055・妖精

 この世の地獄はユグドラシル大陸の外にある。


 これが、イスミンスールに生きる全人類の共通認識だ。


 レベルとスキル、資源と魔法、心の拠り所すら失い、世界樹の庇護下でしか生きられなくなった人類にとって、ユグドラシル大陸の外は地獄以外の何ものでもない。


 マナによる弱体化から解放された屈強な魔物が闊歩し、食らい合い、高め合う、力という法に支配された場所。弱者は瞬く間に駆逐され、強者は永久とわに生き長らえることが許される。そんな場所。


 その有り様は、弱肉強食という言葉すら生ぬるい地獄の壺だ。まさに蠱毒。それは大陸、大海を器に見立てた、蠱毒の儀式に他ならない。
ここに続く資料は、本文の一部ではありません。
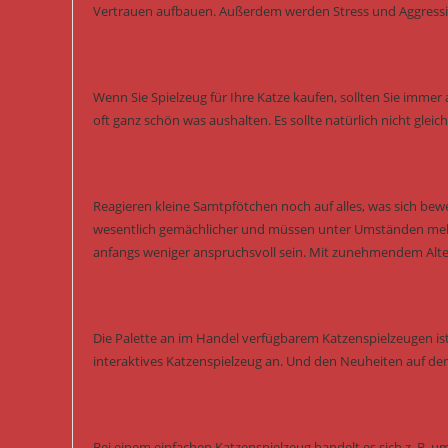
Vertrauen aufbauen. Außerdem werden Stress und Aggressi
Wenn Sie Spielzeug für Ihre Katze kaufen, sollten Sie immer a
oft ganz schön was aushalten. Es sollte natürlich nicht glei
Reagieren kleine Samtpfötchen noch auf alles, was sich bewe
wesentlich gemächlicher und müssen unter Umständen mehr 
anfangs weniger anspruchsvoll sein. Mit zunehmendem Alte
Die Palette an im Handel verfügbarem Katzenspielzeugen ist
interaktives Katzenspielzeug an. Und den Neuheiten auf de
Bei einem einfachen Katzenspielzeug handelt es sich z. B. u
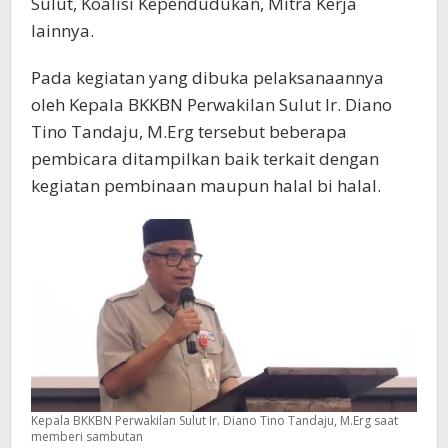
Sulut, Koalisi Kependudukan, Mitra Kerja
lainnya.
Pada kegiatan yang dibuka pelaksanaannya
oleh Kepala BKKBN Perwakilan Sulut Ir. Diano
Tino Tandaju, M.Erg tersebut beberapa
pembicara ditampilkan baik terkait dengan
kegiatan pembinaan maupun halal bi halal.
Kepala BKKBN Perwakilan Sulut Ir. Diano Tino Tandaju, M.Erg saat
memberi sambutan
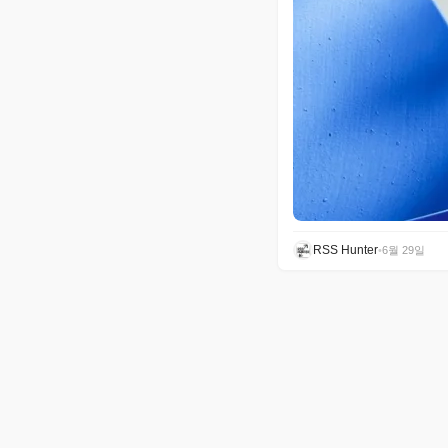
RSS Hunter
•
6월 29일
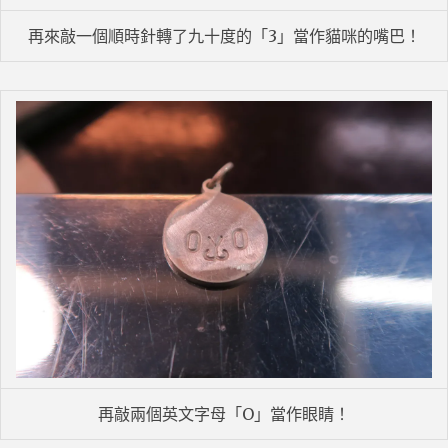
再來敲一個順時針轉了九十度的「3」當作貓咪的嘴巴！
再敲兩個英文字母「O」當作眼睛！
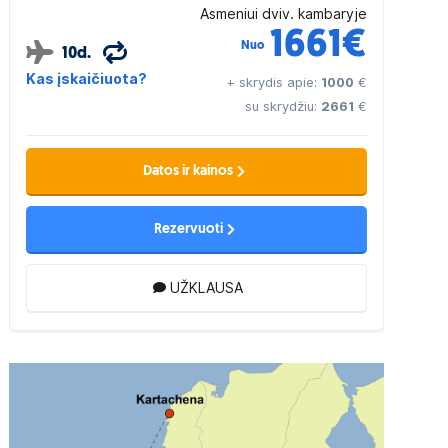
Asmeniui dviv. kambaryje
1661
€
Nuo
10d.
Kas įskaičiuota?
+ skrydis apie:
1000
€
su skrydžiu:
2661
€
Datos ir kainos
Rezervuoti
UŽKLAUSA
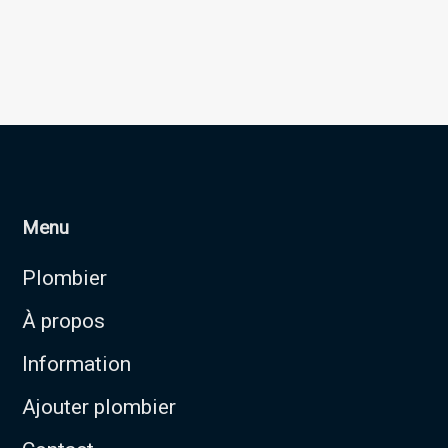
Menu
Plombier
À propos
Information
Ajouter plombier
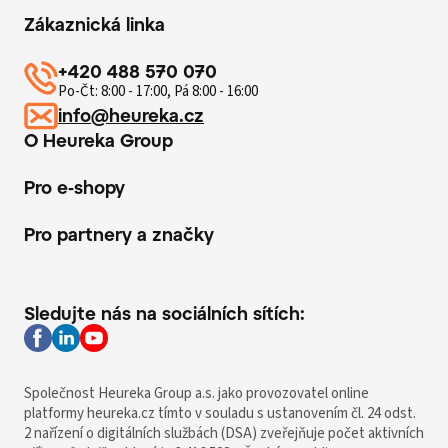
Zákaznická linka
+420 488 570 070
Po-Čt: 8:00 - 17:00, Pá 8:00 - 16:00
info@heureka.cz
O Heureka Group
Pro e-shopy
Pro partnery a značky
Sledujte nás na sociálních sítích:
Společnost Heureka Group a.s. jako provozovatel online
platformy heureka.cz tímto v souladu s ustanovením čl. 24 odst.
2 nařízení o digitálních službách (DSA) zveřejňuje počet aktivních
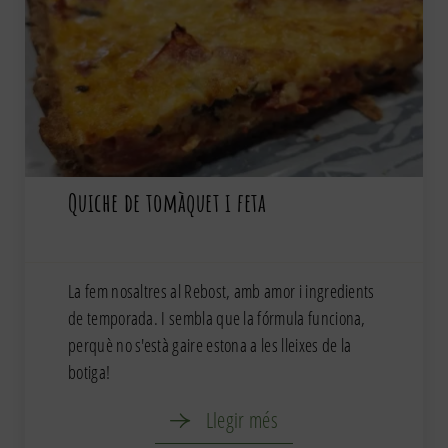
Quiche de tomàquet i feta
La fem nosaltres al Rebost, amb amor i ingredients
de temporada. I sembla que la fórmula funciona,
perquè no s'està gaire estona a les lleixes de la
botiga!
Llegir més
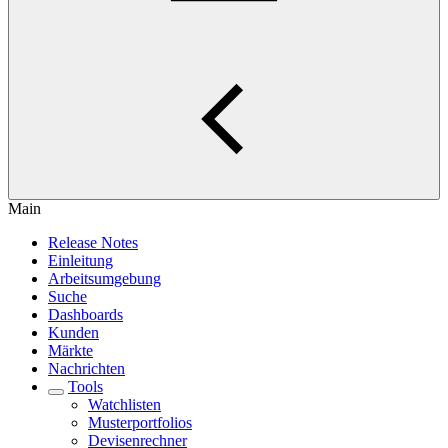
Main
Release Notes
Einleitung
Arbeitsumgebung
Suche
Dashboards
Kunden
Märkte
Nachrichten
Tools
Watchlisten
Musterportfolios
Devisenrechner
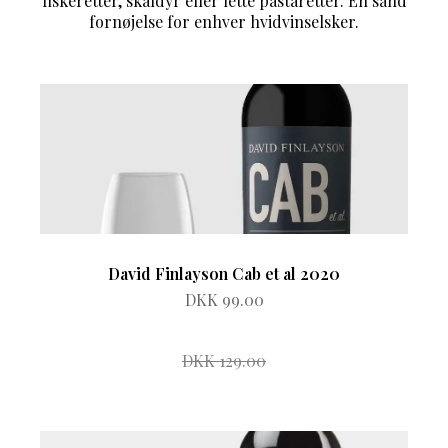
fiskeretter, skaldyr eller lette pastaretter. En sand
fornøjelse for enhver hvidvinselsker.
David Finlayson Cab et al 2020
DKK 99.00
DKK 129.00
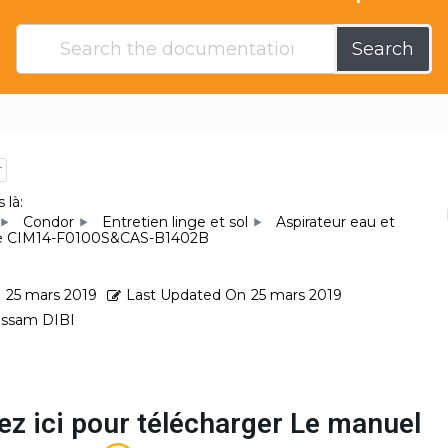
Search
r
 là:
Condor
Entretien linge et sol
Aspirateur eau et
re CIM14-F0100S&CAS-B1402B
d
25 mars 2019
Last Updated On
25 mars 2019
ssam DIBI
ez ici pour télécharger Le manuel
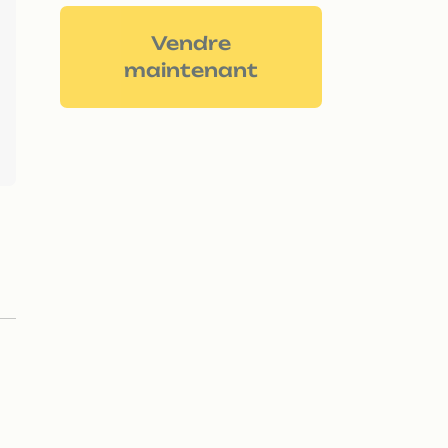
Vendre
maintenant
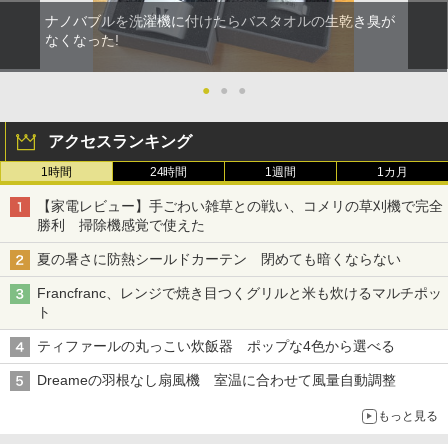
ナノバブルを洗濯機に付けたらバスタオルの生乾き臭が
なくなった!
●
●
●
アクセスランキング
1時間
24時間
1週間
1カ月
【家電レビュー】手ごわい雑草との戦い、コメリの草刈機で完全
勝利 掃除機感覚で使えた
夏の暑さに防熱シールドカーテン 閉めても暗くならない
Francfranc、レンジで焼き目つくグリルと米も炊けるマルチポッ
ト
ティファールの丸っこい炊飯器 ポップな4色から選べる
Dreameの羽根なし扇風機 室温に合わせて風量自動調整
もっと見る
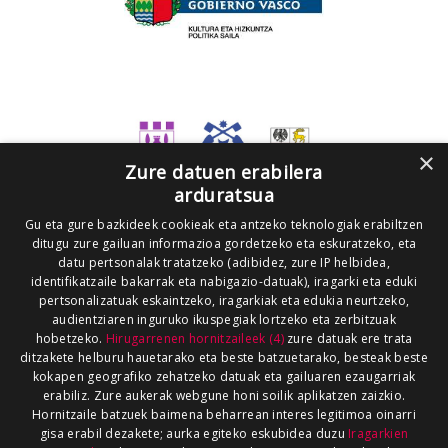
×
Zure datuen erabilera
arduratsua
Gu eta gure bazkideek cookieak eta antzeko teknologiak erabiltzen
ditugu zure gailuan informazioa gordetzeko eta eskuratzeko, eta
datu pertsonalak tratatzeko (adibidez, zure IP helbidea,
identifikatzaile bakarrak eta nabigazio-datuak), iragarki eta eduki
pertsonalizatuak eskaintzeko, iragarkiak eta edukia neurtzeko,
audientziaren inguruko ikuspegiak lortzeko eta zerbitzuak
hobetzeko.
Hirugarrenen hornitzaileek (4)
zure datuak ere trata
ditzakete helburu hauetarako eta beste batzuetarako, besteak beste
kokapen geografiko zehatzeko datuak eta gailuaren ezaugarriak
erabiliz. Zure aukerak webgune honi soilik aplikatzen zaizkio.
Hornitzaile batzuek baimena beharrean interes legitimoa oinarri
gisa erabil dezakete; aurka egiteko eskubidea duzu
Iragarkien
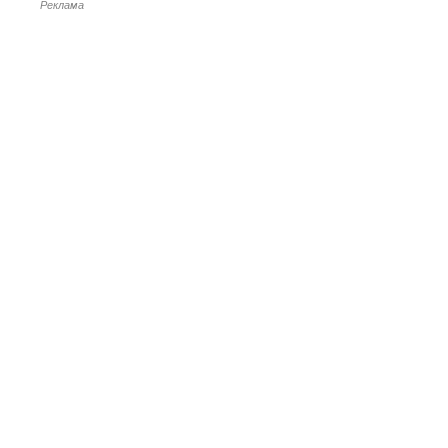
Реклама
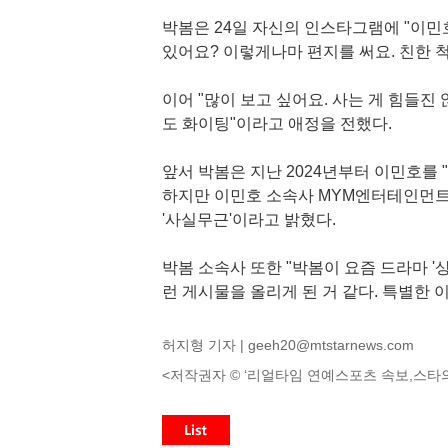
박봄은 24일 자신의 인스타그램에 "이민
있어요? 이렇게나마 편지를 써요. 친한 
이어 "많이 보고 싶어요. 사는 게 힘들진
도 화이팅"이라고 애정을 전했다.
앞서 박봄은 지난 2024년부터 이민호를 
하지만 이민호 소속사 MYM엔터테인먼트
'사실무근'이라고 밝혔다.
박봄 소속사 또한 "박봄이 요즘 드라마 
런 게시물을 올리게 된 거 같다. 특별한 
허지형 기자 |
geeh20@mtstarnews.com
<저작권자 © ‘리얼타임 연예스포츠 속보,스타의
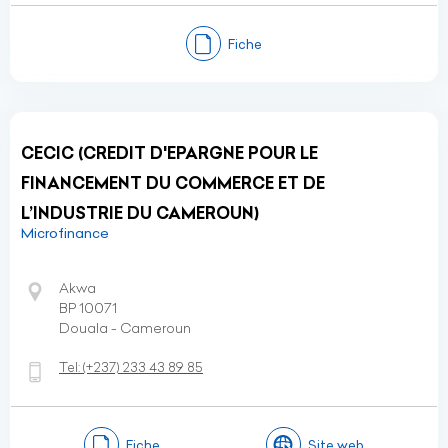
Fiche
CECIC (CREDIT D'EPARGNE POUR LE
FINANCEMENT DU COMMERCE ET DE
L’INDUSTRIE DU CAMEROUN)
Microfinance
Akwa
BP 10071
Douala - Cameroun
Tel:
(+237)
233 43 89 85
Fiche
Site web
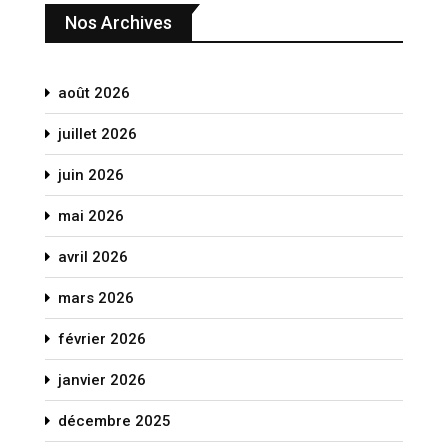
Nos Archives
août 2026
juillet 2026
juin 2026
mai 2026
avril 2026
mars 2026
février 2026
janvier 2026
décembre 2025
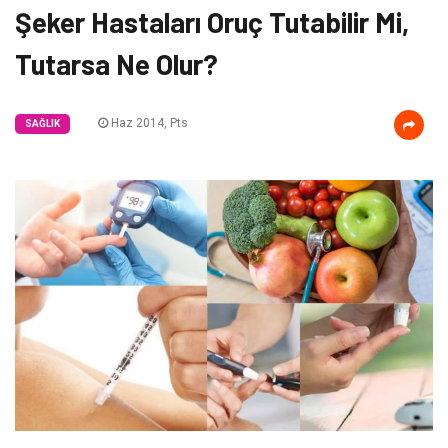
Şeker Hastaları Oruç Tutabilir Mi,
Tutarsa Ne Olur?
Haz 2014, Pts
SAĞLIK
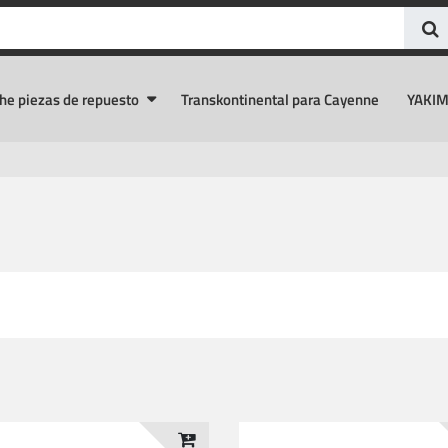
he piezas de repuesto
Transkontinental para Cayenne
YAKIM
 近年、人類はソウルポイントという武器を手に入れ、スキルを取り戻し、屈強な魔物に対抗する術を手に入れた。多くのモノと引き換えに、壺の入口に拠点を築くことにも成功した。だが、ユグドラシル大陸の外が地獄であるという事実は、未だなんら変わりない。


 その証拠に、壺の入口に築かれた拠点では、人と魔物のものが入り混じった絶叫が、絶えず上がり続けているという。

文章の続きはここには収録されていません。